My desktop went to the big compost bin in the sky a couple of months ago and I’m just about at the point where I’ve saved enough for a replacement, and KSP is literally the first thing I’m itching to dive into when I do.
If you have the funds consider donating to KSA!
At this scale I think it would work as a reaction wheel, but the incline would make it less “artificial gravity” and more “human tumbler”.
@SGforce@lemmy.ca @artshare@lemmy.world
Lol! Indeed. I guess that, in order for these configurations (especially the Option B, given potential imbalance on pitch and roll in Option A) to work, the ship must be really big. In reality, the three astronauts inside the cockpit shall be way smaller (but, then, they would be barely visible as subpixels in a 1440x1440 canvas)
My head canon was to ignore canon layouts of the Enterprise and assume the saucer section is shaped that way to have spinning disks for artificial gravity.
@agamemnonymous@sh.itjust.works @artshare@lemmy.world
This, with an additional caveat: it must be two (or more pairs, always an even number of) rings sandwiched on top of each other inside the so there’s counterbalancing of the torque, otherwise it’d be more of a reaction wheel.
To be fair, most sci-fi shows seem to struggle with accurate mechanisms for gravity inside the ship, which is directly related to the ship’s size and shape… Which reminds me of how the ship from the Vogons (Hitchhiker’s Guide to the Galaxy) is, by far, the most unrealistic one, essentially being a gigantic cube inside of which the Vogons stand as they use loudspeakers (from the vacuum of the space) to announce their bureaucratic destruction procedures for Earth 😂
Still, I’d say USS Enterprise is the most iconic spaceship to me.
Space travel is time travel, heh heh.
Won’t option A still create an imbalance?
@panda_abyss@lemmy.ca @artshare@lemmy.world
To a certain extent, yes… but I guess it will depend on factors such as the length and the weight of the rings, the weight of the gravitating things sitting on the inner part of the rings (this would be, by far, the biggest contribution to imbalance, no matter the configuration of the rings, as different things, including people, with different weights would be standing on different places across each centrifuge) and the dimensions of the spacecraft, wherein the center of mass tends to be, even with both rings.

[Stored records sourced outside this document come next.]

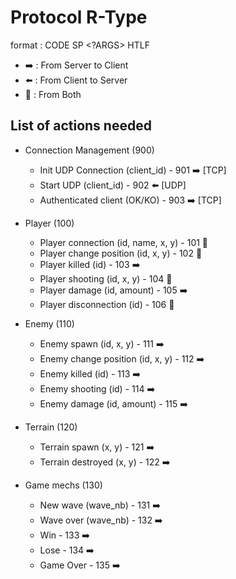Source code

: # Protocol R-Type

format : CODE SP <?ARGS> HTLF

-   ➡️ : From Server to Client
-   ⬅️ : From Client to Server
-   🔄 : From Both

## List of actions needed

-   Connection Management (900)

    -   Init UDP Connection (client_id) - 901 ➡️ [TCP]
    -   Start UDP (client_id) - 902 ⬅️ [UDP]
    -   Authenticated client (OK/KO) - 903 ➡️ [TCP]

-   Player (100)

    -   Player connection (id, name, x, y) - 101 🔄
    -   Player change position (id, x, y) - 102 🔄
    -   Player killed (id) - 103 ➡️
    -   Player shooting (id, x, y) - 104 🔄
    -   Player damage (id, amount) - 105 ➡️
    -   Player disconnection (id) - 106 🔄

-   Enemy (110)

    -   Enemy spawn (id, x, y) - 111 ➡️
    -   Enemy change position (id, x, y) - 112 ➡️
    -   Enemy killed (id) - 113 ➡️
    -   Enemy shooting (id) - 114 ➡️
    -   Enemy damage (id, amount) - 115 ➡️

-   Terrain (120)

    -   Terrain spawn (x, y) - 121 ➡️
    -   Terrain destroyed (x, y) - 122 ➡️

-   Game mechs (130)
    -   New wave (wave_nb) - 131 ➡️
    -   Wave over (wave_nb) - 132 ➡️
    -   Win - 133 ➡️
    -   Lose - 134 ➡️
    -   Game Over - 135 ➡️
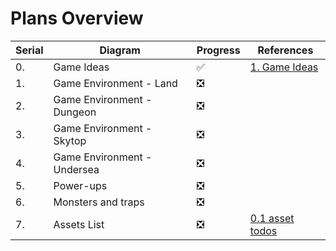 # Plans Overview

| Serial | Diagram                     | Progress | References                            |
| ------ | --------------------------- | -------- | ------------------------------------- |
| 0.     | Game Ideas                  | ✅        | [1. Game Ideas](1.-Game-Ideas.png)    |
| 1.     | Game Environment - Land     | ❎        |                                       |
| 2.     | Game Environment - Dungeon  | ❎        |                                       |
| 3.     | Game Environment - Skytop   | ❎        |                                       |
| 4.     | Game Environment - Undersea | ❎        |                                       |
| 5.     | Power-ups                   | ❎        |                                       |
| 6.     | Monsters and traps          | ❎        |                                       |
| 7.     | Assets List                 | ❎        | [0.1 asset todos](0.1-asset-todos.md) |

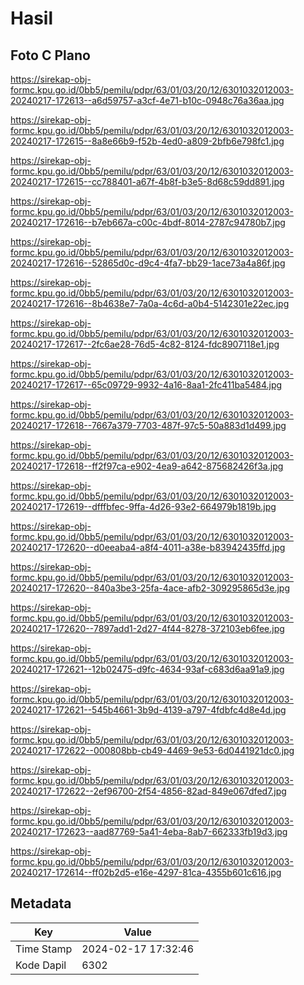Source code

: # Hasil

## Foto C Plano

https://sirekap-obj-formc.kpu.go.id/0bb5/pemilu/pdpr/63/01/03/20/12/6301032012003-20240217-172613--a6d59757-a3cf-4e71-b10c-0948c76a36aa.jpg

https://sirekap-obj-formc.kpu.go.id/0bb5/pemilu/pdpr/63/01/03/20/12/6301032012003-20240217-172615--8a8e66b9-f52b-4ed0-a809-2bfb6e798fc1.jpg

https://sirekap-obj-formc.kpu.go.id/0bb5/pemilu/pdpr/63/01/03/20/12/6301032012003-20240217-172615--cc788401-a67f-4b8f-b3e5-8d68c59dd891.jpg

https://sirekap-obj-formc.kpu.go.id/0bb5/pemilu/pdpr/63/01/03/20/12/6301032012003-20240217-172616--b7eb667a-c00c-4bdf-8014-2787c94780b7.jpg

https://sirekap-obj-formc.kpu.go.id/0bb5/pemilu/pdpr/63/01/03/20/12/6301032012003-20240217-172616--52865d0c-d9c4-4fa7-bb29-1ace73a4a86f.jpg

https://sirekap-obj-formc.kpu.go.id/0bb5/pemilu/pdpr/63/01/03/20/12/6301032012003-20240217-172616--8b4638e7-7a0a-4c6d-a0b4-5142301e22ec.jpg

https://sirekap-obj-formc.kpu.go.id/0bb5/pemilu/pdpr/63/01/03/20/12/6301032012003-20240217-172617--2fc6ae28-76d5-4c82-8124-fdc8907118e1.jpg

https://sirekap-obj-formc.kpu.go.id/0bb5/pemilu/pdpr/63/01/03/20/12/6301032012003-20240217-172617--65c09729-9932-4a16-8aa1-2fc411ba5484.jpg

https://sirekap-obj-formc.kpu.go.id/0bb5/pemilu/pdpr/63/01/03/20/12/6301032012003-20240217-172618--7667a379-7703-487f-97c5-50a883d1d499.jpg

https://sirekap-obj-formc.kpu.go.id/0bb5/pemilu/pdpr/63/01/03/20/12/6301032012003-20240217-172618--ff2f97ca-e902-4ea9-a642-875682426f3a.jpg

https://sirekap-obj-formc.kpu.go.id/0bb5/pemilu/pdpr/63/01/03/20/12/6301032012003-20240217-172619--dfffbfec-9ffa-4d26-93e2-664979b1819b.jpg

https://sirekap-obj-formc.kpu.go.id/0bb5/pemilu/pdpr/63/01/03/20/12/6301032012003-20240217-172620--d0eeaba4-a8f4-4011-a38e-b83942435ffd.jpg

https://sirekap-obj-formc.kpu.go.id/0bb5/pemilu/pdpr/63/01/03/20/12/6301032012003-20240217-172620--840a3be3-25fa-4ace-afb2-309295865d3e.jpg

https://sirekap-obj-formc.kpu.go.id/0bb5/pemilu/pdpr/63/01/03/20/12/6301032012003-20240217-172620--7897add1-2d27-4f44-8278-372103eb6fee.jpg

https://sirekap-obj-formc.kpu.go.id/0bb5/pemilu/pdpr/63/01/03/20/12/6301032012003-20240217-172621--12b02475-d9fc-4634-93af-c683d6aa91a9.jpg

https://sirekap-obj-formc.kpu.go.id/0bb5/pemilu/pdpr/63/01/03/20/12/6301032012003-20240217-172621--545b4661-3b9d-4139-a797-4fdbfc4d8e4d.jpg

https://sirekap-obj-formc.kpu.go.id/0bb5/pemilu/pdpr/63/01/03/20/12/6301032012003-20240217-172622--000808bb-cb49-4469-9e53-6d0441921dc0.jpg

https://sirekap-obj-formc.kpu.go.id/0bb5/pemilu/pdpr/63/01/03/20/12/6301032012003-20240217-172622--2ef96700-2f54-4856-82ad-849e067dfed7.jpg

https://sirekap-obj-formc.kpu.go.id/0bb5/pemilu/pdpr/63/01/03/20/12/6301032012003-20240217-172623--aad87769-5a41-4eba-8ab7-662333fb19d3.jpg

https://sirekap-obj-formc.kpu.go.id/0bb5/pemilu/pdpr/63/01/03/20/12/6301032012003-20240217-172614--ff02b2d5-e16e-4297-81ca-4355b601c616.jpg


## Metadata

| Key        | Value               |
| ---------- | ------------------- |
| Time Stamp | 2024-02-17 17:32:46 |
| Kode Dapil | 6302                |



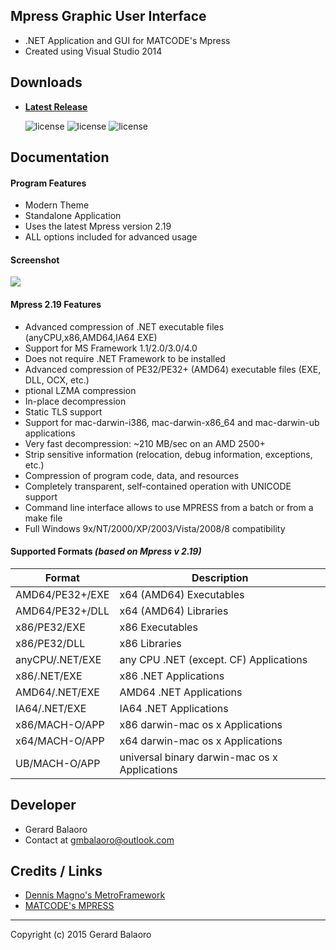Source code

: Mpress Graphic User Interface
---------------------------------------------------
* .NET Application and GUI for MATCODE's Mpress
* Created using Visual Studio 2014

Downloads
---------------------------------------------------
* **[Latest Release](https://github.com/GerardBalaoro/MpressGUI/releases/latest)**
    
    ![license](https://img.shields.io/badge/windows-7%2F8%2F10-blue.svg)
    ![license](https://img.shields.io/badge/release-stable-brightgreen.svg)
    ![license](https://img.shields.io/badge/license-MIT-red.svg)

Documentation
---------------------------------------------------
#### Program Features ####
* Modern Theme
* Standalone Application
* Uses the latest Mpress version 2.19
* ALL options included for advanced usage

#### Screenshot ####

![](https://raw.githubusercontent.com/wiki/GerardBalaoro/mpressgui/Screenshot.png)

#### Mpress 2.19 Features ####
* Advanced compression of .NET executable files (anyCPU,x86,AMD64,IA64 EXE)
* Support for MS Framework 1.1/2.0/3.0/4.0
* Does not require .NET Framework to be installed
* Advanced compression of PE32/PE32+ (AMD64) executable files (EXE, DLL, OCX, etc.)
* ptional LZMA compression
* In-place decompression
* Static TLS support
* Support for mac-darwin-i386, mac-darwin-x86_64 and mac-darwin-ub applications
* Very fast decompression: ~210 MB/sec on an AMD 2500+
* Strip sensitive information (relocation, debug information, exceptions, etc.)
* Compression of program code, data, and resources
* Completely transparent, self-contained operation with UNICODE support
* Command line interface allows to use MPRESS from a batch or from a make file
* Full Windows 9x/NT/2000/XP/2003/Vista/2008/8 compatibility 

#### Supported Formats  _(based on Mpress v 2.19)_ ####

Format            | Description
------------------|------------------------------------
AMD64/PE32+/EXE   | x64 (AMD64) Executables
AMD64/PE32+/DLL   | x64 (AMD64) Libraries
x86/PE32/EXE      | x86 Executables
x86/PE32/DLL      | x86 Libraries
anyCPU/.NET/EXE   | any CPU .NET (except. CF) Applications
x86/.NET/EXE      | x86 .NET Applications
AMD64/.NET/EXE    | AMD64 .NET Applications
IA64/.NET/EXE     | IA64 .NET Applications
x86/MACH-O/APP    | x86 darwin-mac os x Applications
x64/MACH-O/APP    | x64 darwin-mac os x Applications
UB/MACH-O/APP     | universal binary darwin-mac os x Applications


Developer
---------------------------------------------------
* Gerard Balaoro
* Contact at gmbalaoro@outlook.com

Credits / Links
---------------------------------------------------
* [Dennis Magno's MetroFramework](https://github.com/dennismagno/metroframework-modern-ui)
* [MATCODE's MPRESS](http://www.matcode.com/mpress.htm)

---------------------------------------------------
Copyright (c) 2015 Gerard Balaoro
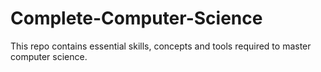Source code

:# Complete-Computer-Science
This repo contains essential skills, concepts and tools required to master computer science.
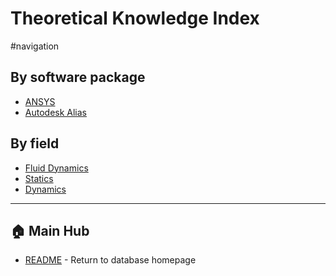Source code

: # Theoretical Knowledge Index
#navigation

## By software package
 - [ANSYS](ANSYS.md)
 - [Autodesk Alias](Alias.md)

## By field
- [Fluid Dynamics](Fluid-Dynamics.md)
- [Statics](Statics.md)
- [Dynamics](Dynamics.md)

---

## 🏠 Main Hub
 - [README](../README.md) - Return to database homepage


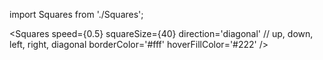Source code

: import Squares from './Squares';
  
<Squares 
speed={0.5} 
squareSize={40}
direction='diagonal' // up, down, left, right, diagonal
borderColor='#fff'
hoverFillColor='#222'
/>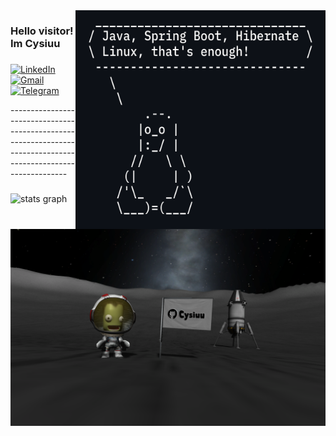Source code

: 

<img align="right" height="350" width="400" src="images/stack.png"  />

###

<h3 align="left">Hello visitor! Im Cysiuu</h3>

###

<div align="left">
  
  [![LinkedIn](https://img.shields.io/static/v1?message=LinkedIn&logo=linkedin&label=&color=0d1117&logoColor=white&labelColor=0d1117&style=for-the-badge)](https://www.linkedin.com/in/krzysztof-kozyra-05b105292/)
  [![Gmail](https://img.shields.io/static/v1?message=Gmail&logo=gmail&label=&color=0d1117&logoColor=white&labelColor=0d1117&style=for-the-badge)](mailto:krzysztof.kozyra021@gmail.com)
  [![Telegram](https://img.shields.io/static/v1?message=Telegram&logo=telegram&label=&color=0d1117&logoColor=white&labelColor=0d1117&style=for-the-badge)](https://t.me/cysiu021)
  
</div>
--------------------------------------------------------------------------------------------------------------

###

<div align="left">
   <img src="https://github-readme-stats.vercel.app/api?username=Cysiuu&hide_title=true&hide_rank=false&show_icons=true&include_all_commits=true&count_private=true&disable_animations=false&theme=github_dark&locale=en&hide_border=true&order=1"        height="150" alt="stats graph"/>
</div>



![MyReadmeImage](images/backgroundgit.png)
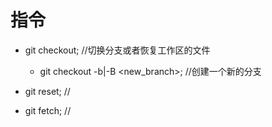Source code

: # 指令

- git checkout;    //切换分支或者恢复工作区的文件
    - git checkout -b|-B <new_branch>;   //创建一个新的分支

- git reset;       //

- git fetch;       //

In option A, the rings are supposed to be as closest as possible to each other, with enough gap for them to rotate without friction.
The main imbalance I can see is during ship’s rotation, especially roll and pitch, given how both configurations only account for yaw balance. So the ship must be as stationary as possible in relation to itself, only changing its attitude when really needed, and doing so in the slowest pace possible, no hurry needed. That’s also why I placed ionic thrusters instead of traditional rocket engines, as ionic thrusters are known to push things really slowly. This spaceship is meant to accelerate extremely slowly.
After I draw this schematics-art, I thought of further configurations, such as Option B with the rings inside a larger husk (so the ship would become more aerodynamic, while also adding some structural strength and weight to further dampen the torque imbalance). Another alternative, for the Option A, would be four rings instead of two, with a pair on the top (as it currently is) and an additional pair on the bottom, which would make the center of mass to match the center of mass of the ship’s hull.
Both options will kill the everyone in the rings because acceleration from the engines provides its own pseudo gravity. The ring would have to spin even faster to keep people from flying around when their part of the ring is pointing towards the node of the craft. And even with that compensation the people on anode would be pushing their brains out as they went from higher g to lower g as they spun
The rings need to go around the body, not on top
Hello, yes, hi, I come here for artsy-fartsy stuff that is nice to look at, not for being force-taught physics and having my fandom slandered (or libelled or whatever). ;D
🛸
I’m saying this looks interesting and goes waaaaay above my head.